Temporary directories

Temporary files are those which get created during a job and are not needed after the job has completed. Keeping such files (particularly small ones) in a fast local filesystem can improve performance and guarantee their deletion at the end of the job.

For information about the other Mahuika filesystems, see Filesystems and Quotas

TMPDIR¶

Most programs which create temporary files will put those files in the directory specified by the environment variable $TMPDIR if that is set, or /tmp otherwise.

Where $TMPDIR is located can be modified to suit your requirements.

Warning

Some programs ignore $TMPDIR, and may need to be told via their command lines or their own custom environment variables.

In memory¶

Each Slurm job gets is own private /tmp directory which is removed when the job ends.

By default Slurm will set $TMPDIR to point here.

This job-specific directory is in a “tmpfs” filesystem and so actually sits in ordinary RAM. As a consequence, your job’s memory request should include enough to cover the size of any files it puts there.

Required tasks =>
1) In the page text on temporary directories, what must a job's memory request include when the job writes files to its private /tmp directory?
2) Continue the page on temporary directories from its last sentence.

Dataset excerpt =>
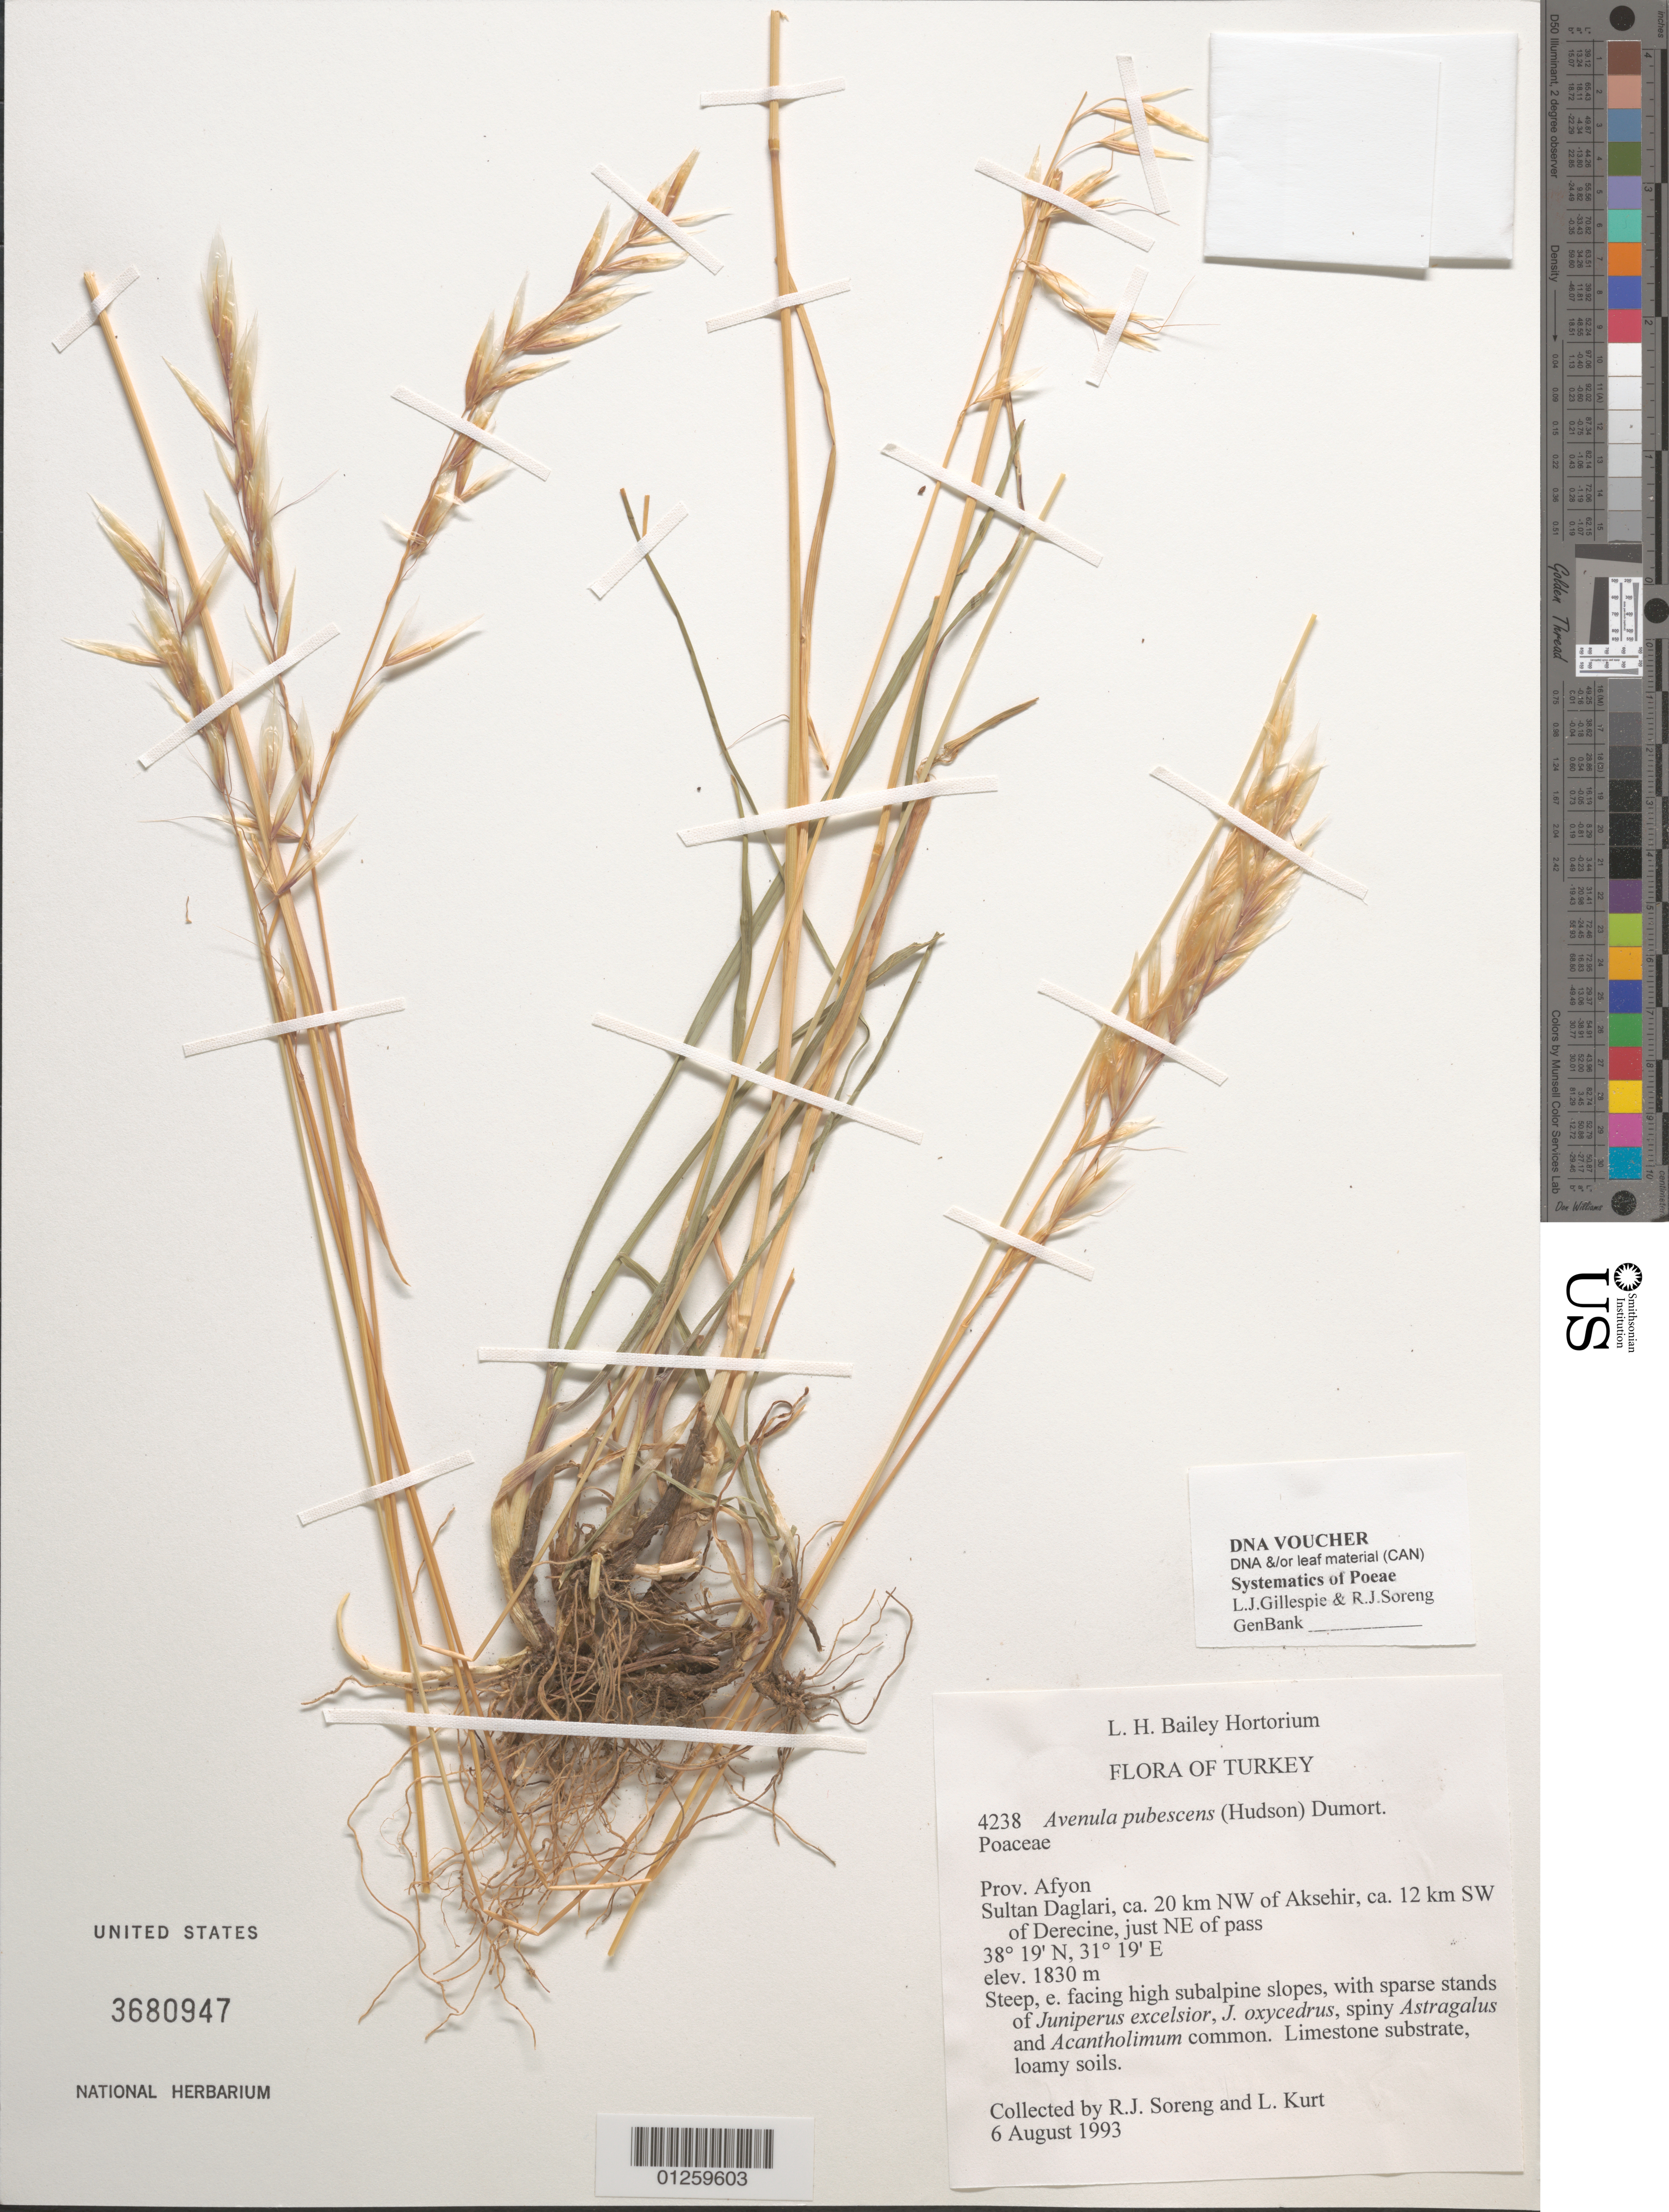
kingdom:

Replies =>
1) Enough memory to cover the size of any files the job puts there.

2)
On SSD¶

If you need more space for temporary files then you have the option of getting a slower but very much larger temporary directory by specifying #SBATCH --gres=ssd in your job script, which will create a directory for the job on a 1.5 TB NVMe SSD(Solid State Drive) attached to the compute node and set the environment variables $JOB_SCRATCH_DIR and $TMPDIR to its path.

As that is not in RAM your job’s memory request does not need to cover the size of the files your job puts there. Each node's SSD is allocated exclusively to one job at a time, so there can only be one such job per node. This gives the job all the available bandwidth of the SSD device but does limit the number of such jobs.

In WEKA scratch¶

You can ignore the provided /tmp directory and use a location within /nesi/nobackup. This will generally be the slowest option, particularly if there are thousands of small files involved. Also the files will remain after the job finishes and will need to be manually deleted, so be weary of how much space they take and how many of them there are.

For example;

export TMPDIR=/nesi/nobackup/$SLURM_ACCOUNT/tmp/$SLURM_JOB_ID

Scope and multi-node jobs¶

The /tmp and $JOB_SCRATCH_DIR directories are local to each node, shared by the tasks of a the job on that node, but not not shared across the nodes of a multi-node job.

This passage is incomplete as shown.